For children, and in particular young girls, to whom sex is a dark, peripheral worry, the idea of sexual assault is absolutely terrifying. As an eight or nine year old child, I remember lying awake in bed for nights on end after half overhearing part of what happened to Holly Wells and Jessica Chapman. Years later, a little girl I was babysitting – also of about eight – came down to me in the middle of the night in a cold sweat and floods of tears saying she kept having nightmares that a man on the street was grabbing her and taking her away.

Both my young charge and I were shielded from newspaper stories about rape – on the sensible grounds that it’s not something eight-year-olds should have to think about.

Children of today, who all use social media obsessively to follow their favourite celebrities, don’t have that sort of protection.
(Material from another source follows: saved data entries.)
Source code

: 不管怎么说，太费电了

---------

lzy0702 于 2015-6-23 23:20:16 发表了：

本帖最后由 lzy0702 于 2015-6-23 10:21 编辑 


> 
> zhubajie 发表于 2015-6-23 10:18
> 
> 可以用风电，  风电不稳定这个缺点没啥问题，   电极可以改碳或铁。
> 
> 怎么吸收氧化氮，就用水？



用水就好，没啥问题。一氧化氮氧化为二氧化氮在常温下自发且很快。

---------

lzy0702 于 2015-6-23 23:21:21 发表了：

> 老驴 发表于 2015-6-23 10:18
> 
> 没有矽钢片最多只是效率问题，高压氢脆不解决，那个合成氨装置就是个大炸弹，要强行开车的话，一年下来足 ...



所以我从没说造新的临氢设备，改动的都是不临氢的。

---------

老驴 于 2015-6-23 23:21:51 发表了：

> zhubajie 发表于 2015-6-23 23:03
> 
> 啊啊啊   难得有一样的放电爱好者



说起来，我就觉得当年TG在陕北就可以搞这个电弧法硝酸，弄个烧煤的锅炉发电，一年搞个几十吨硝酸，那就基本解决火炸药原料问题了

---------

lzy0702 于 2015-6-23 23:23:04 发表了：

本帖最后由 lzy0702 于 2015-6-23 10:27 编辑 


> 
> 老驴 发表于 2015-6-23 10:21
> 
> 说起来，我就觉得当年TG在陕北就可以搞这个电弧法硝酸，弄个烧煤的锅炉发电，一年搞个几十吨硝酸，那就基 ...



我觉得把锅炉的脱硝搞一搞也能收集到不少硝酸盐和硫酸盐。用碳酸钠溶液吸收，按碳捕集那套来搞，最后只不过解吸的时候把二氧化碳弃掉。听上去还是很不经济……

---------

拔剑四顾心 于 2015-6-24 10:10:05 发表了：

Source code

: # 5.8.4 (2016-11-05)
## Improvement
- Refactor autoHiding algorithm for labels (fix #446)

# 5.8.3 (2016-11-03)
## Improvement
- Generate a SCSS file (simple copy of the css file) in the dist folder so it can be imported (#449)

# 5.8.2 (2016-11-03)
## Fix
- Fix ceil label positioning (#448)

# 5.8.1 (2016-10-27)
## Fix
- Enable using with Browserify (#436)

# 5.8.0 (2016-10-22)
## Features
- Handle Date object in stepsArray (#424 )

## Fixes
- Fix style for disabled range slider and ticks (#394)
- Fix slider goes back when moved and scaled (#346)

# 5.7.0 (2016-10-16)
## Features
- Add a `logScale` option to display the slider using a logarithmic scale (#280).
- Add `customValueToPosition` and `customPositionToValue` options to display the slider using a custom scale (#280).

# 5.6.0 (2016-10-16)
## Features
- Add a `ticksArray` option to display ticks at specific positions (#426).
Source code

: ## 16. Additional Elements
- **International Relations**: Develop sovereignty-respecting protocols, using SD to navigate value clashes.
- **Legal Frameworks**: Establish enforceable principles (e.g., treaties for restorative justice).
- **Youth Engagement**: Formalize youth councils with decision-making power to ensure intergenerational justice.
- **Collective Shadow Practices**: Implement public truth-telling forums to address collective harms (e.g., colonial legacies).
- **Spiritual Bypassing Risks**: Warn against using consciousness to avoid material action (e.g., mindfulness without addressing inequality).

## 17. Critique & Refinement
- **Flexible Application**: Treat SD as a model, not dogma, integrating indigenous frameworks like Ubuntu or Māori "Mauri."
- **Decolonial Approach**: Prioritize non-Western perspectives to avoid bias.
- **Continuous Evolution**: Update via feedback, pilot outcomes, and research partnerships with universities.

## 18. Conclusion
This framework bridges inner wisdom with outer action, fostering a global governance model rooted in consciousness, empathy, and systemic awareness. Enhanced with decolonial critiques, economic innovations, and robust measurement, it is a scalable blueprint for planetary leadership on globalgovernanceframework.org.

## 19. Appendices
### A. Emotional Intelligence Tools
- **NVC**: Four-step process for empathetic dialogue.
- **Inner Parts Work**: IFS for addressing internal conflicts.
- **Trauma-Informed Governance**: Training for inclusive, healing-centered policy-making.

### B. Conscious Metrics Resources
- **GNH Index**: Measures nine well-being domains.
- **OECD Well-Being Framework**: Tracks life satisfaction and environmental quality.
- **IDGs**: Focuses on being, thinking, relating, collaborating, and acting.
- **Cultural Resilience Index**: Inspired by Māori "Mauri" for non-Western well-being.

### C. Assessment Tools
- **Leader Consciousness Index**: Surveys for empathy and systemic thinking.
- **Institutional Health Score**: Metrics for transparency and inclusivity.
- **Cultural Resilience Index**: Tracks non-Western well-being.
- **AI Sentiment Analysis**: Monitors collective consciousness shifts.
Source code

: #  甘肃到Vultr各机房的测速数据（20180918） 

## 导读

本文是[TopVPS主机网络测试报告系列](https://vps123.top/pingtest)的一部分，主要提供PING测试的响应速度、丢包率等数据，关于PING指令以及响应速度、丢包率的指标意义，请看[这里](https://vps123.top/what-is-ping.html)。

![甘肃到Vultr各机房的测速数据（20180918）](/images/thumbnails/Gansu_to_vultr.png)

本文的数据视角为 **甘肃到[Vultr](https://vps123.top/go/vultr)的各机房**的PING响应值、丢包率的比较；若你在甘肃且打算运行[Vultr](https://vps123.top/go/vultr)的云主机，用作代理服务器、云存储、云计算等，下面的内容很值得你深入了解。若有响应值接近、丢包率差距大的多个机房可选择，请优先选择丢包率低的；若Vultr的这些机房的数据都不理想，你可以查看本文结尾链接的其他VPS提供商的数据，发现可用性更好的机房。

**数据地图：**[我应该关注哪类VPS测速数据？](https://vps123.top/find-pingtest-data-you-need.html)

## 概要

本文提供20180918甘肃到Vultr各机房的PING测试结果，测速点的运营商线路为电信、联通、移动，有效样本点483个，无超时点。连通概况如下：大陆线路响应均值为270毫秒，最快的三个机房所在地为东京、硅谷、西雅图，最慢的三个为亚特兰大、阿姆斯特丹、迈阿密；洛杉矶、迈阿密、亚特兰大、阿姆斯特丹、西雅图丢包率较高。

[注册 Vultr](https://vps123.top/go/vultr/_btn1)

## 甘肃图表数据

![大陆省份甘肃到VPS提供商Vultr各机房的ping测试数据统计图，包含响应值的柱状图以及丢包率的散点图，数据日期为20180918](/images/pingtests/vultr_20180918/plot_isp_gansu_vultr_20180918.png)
Clearly policing Facebook, Twitter and Instagram to make them 100% child friendly would be impossible, and I wouldn’t try to advocate it, but filling little girls feeds’ with hundreds of troubling stories about sexual assault, complete with comments saying things like “sadly, almost every woman will have to go through this at some point in their lives”, seems like a recipe for panic.

Of course, if the campaign aims to warn girls and women about the dangers of sexual predators, then that is worthwhile cause in itself. But if that’s the case, then it should take a very different tone – one which is constructive and sensitive, and doesn’t imply that if you haven’t yet been abused, you are in a tiny minority, and it’s only a matter of time.

There are some serious steps we should be taking as a country to tackle the scourge of sexual abuse, including making it easier for victims to report to the police, safe in the knowledge that they will be treated with dignity and respect.

But in an age in which a record number of children – including some as young as five – are being treated for anxiety and depression, I don’t think whipping up fear in a social media campaign is a particularly sensible way forward.